Tuesday 19 November 2013

Even The Irish Want Their Share!!

Apparently, Irish Finance Minister is committed to a crackdown on multinational corporations’ big business tax avoidance. As a result, Apple and Google will be affected first.

At the moment, the Irish government remains under pressure to do something about its low corporation tax rate. The matter is that its tax strategy made the country very popular with tech giants like Apple, Facebook and Google. Finance Minister has promised that the 12.5% tax rate wouldn’t be touched, and revealed a new plan which is supposed to prevent big businesses from being “stateless” for tax purposes. The government confirmed that they have a statement on international tax strategy in Budget 2014, which would set out the country’s objectives and commitments on global tax and avoidance issues. Finance Minister announced they are going to include a reform to make sure that no Irish registered entity can be stateless for tax purposes.

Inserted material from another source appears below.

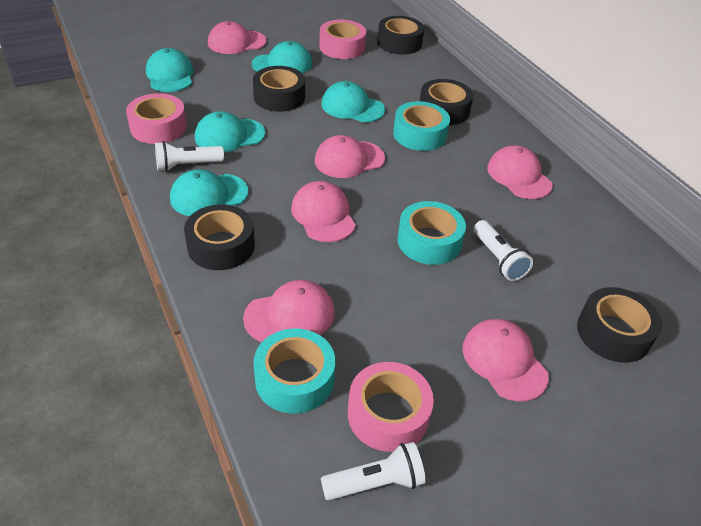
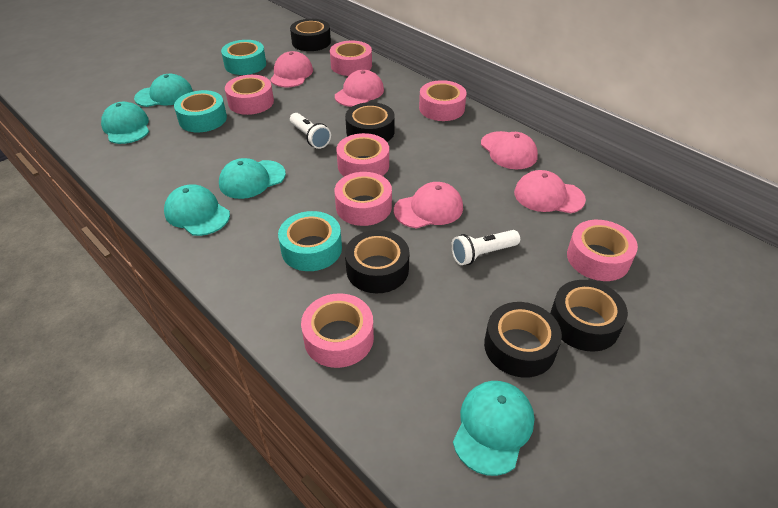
pink cap: [208,21,267,54] [243,280,335,342] [291,181,356,242] [315,135,385,178] [462,319,549,402] [487,146,553,199] = 6 -> [270,51,313,87] [335,69,384,107] [394,182,463,228] [481,131,538,169] [514,170,586,213] = 5
pink tape: [126,93,187,144] [319,20,366,59] [348,362,434,452] = 3 -> [225,75,274,115] [301,293,374,368] [330,40,372,76] [334,172,392,226] [336,133,389,177] [419,80,467,121] [567,220,638,281] = 7
white flashlight: [155,141,224,172] [321,442,426,500] [474,220,533,281] = 3 -> [290,113,331,149] [451,230,520,265] = 2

Apparently, the country has been under a fair bit of pressure for a while. For example, Germany claimed they would have to bail out the Irish economy when it is ignoring pots of gold from the likes of Google and Apple. Of course, the people are also unhappy that they are expected to be austere and lose government services while tech giants are making millions. However, the new rules for “stateless” entities will only apply from January 2015, so tech giants will have plenty of time to find a new tax haven.